Chronic Medical Challenges and the Mind
Cognitive Fusion with New Symptoms
A primary source of emotional distress for those living with many diseases relates to panic over new symptoms. Even experienced mindfulness teachers can find it difficult to recognize that the frightening attributions they assign to new symptoms are often nothing but mental constructs and are usually not based on facts. It can take years of mindfulness practice to appreciate the reality that all of our thoughts and beliefs are without substance. This is a very difficult concept to grasp until one has engaged in mindfulness practice for a certain period of time.
Although it’s not a substitute for mindfulness practice, a new science-based form of psychotherapy known as ACT, or Acceptance and Commitment Therapy, is a powerful way to learn to de-fuse from troubling thoughts, and to pursue life values.
Depression and Anxiety
Living with chronic health challenges and the accompanying losses we experience commonly leads to increased depression and anxiety, and further suffering. If you think about the impacts of chronic illness on people’s lives, the various forms of which are listed below, it becomes obvious why depression and anxiety are so common within the chronic illness population.
- • Increased loneliness
- • Loss of income
- • Loss of relationships
- • Loss of the ability to be a provider
- • Loss of career
- • Loss of the ability to engage in favorite activities
- • Loss of the ability to engage in activities that provide a sense of meaning and purpose
- • Chronic physical pain or discomfort
- • Chronic fatigue
- • Chronic malaise
- • Chronic disability of any type
Feelings of shame and many other factors contribute to anxiety, depression, and immense misery. Bear in mind that depression is epidemic in the healthy population. It is even more rampant in the growing population of people who live with chronic diseases and conditions, including several forms of cancer.

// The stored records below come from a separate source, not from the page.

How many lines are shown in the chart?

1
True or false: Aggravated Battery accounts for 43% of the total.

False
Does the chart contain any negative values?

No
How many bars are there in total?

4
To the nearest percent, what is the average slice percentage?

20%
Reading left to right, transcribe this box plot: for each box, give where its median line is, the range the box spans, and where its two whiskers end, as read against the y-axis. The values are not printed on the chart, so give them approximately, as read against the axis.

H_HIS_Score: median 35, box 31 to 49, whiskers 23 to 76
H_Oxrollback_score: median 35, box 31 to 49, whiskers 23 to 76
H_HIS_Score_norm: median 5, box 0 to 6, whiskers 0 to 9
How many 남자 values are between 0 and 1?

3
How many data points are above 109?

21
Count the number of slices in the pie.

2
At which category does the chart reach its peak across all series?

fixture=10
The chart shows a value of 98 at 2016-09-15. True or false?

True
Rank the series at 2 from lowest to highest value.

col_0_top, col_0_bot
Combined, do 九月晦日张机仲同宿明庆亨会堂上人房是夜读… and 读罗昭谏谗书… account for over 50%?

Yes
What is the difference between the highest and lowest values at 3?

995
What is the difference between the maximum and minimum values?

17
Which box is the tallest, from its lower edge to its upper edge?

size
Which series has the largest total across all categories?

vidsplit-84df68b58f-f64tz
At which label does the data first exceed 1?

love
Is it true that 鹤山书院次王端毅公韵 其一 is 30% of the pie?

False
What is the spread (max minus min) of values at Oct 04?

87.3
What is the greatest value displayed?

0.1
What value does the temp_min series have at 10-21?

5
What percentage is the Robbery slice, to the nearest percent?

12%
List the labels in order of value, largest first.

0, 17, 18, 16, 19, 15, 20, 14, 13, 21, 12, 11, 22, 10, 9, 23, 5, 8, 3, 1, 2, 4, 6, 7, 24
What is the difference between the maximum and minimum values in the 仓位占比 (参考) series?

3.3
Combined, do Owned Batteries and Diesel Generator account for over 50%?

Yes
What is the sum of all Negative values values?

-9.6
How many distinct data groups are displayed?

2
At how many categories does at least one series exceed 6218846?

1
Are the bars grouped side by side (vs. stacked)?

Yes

And aside from preventing people from living a full life, depression results in poorer attention to self-care.
Almost everyone who has ever experienced a serious illness, especially if it involved a dire diagnosis, a long hospital stay, or a long period of feeling awful, has experienced hopelessness, physical and emotional exhaustion, resignation, and depression. All of these are the result of no longer being able to engage in the activities that give our lives meaning, purpose, and joy.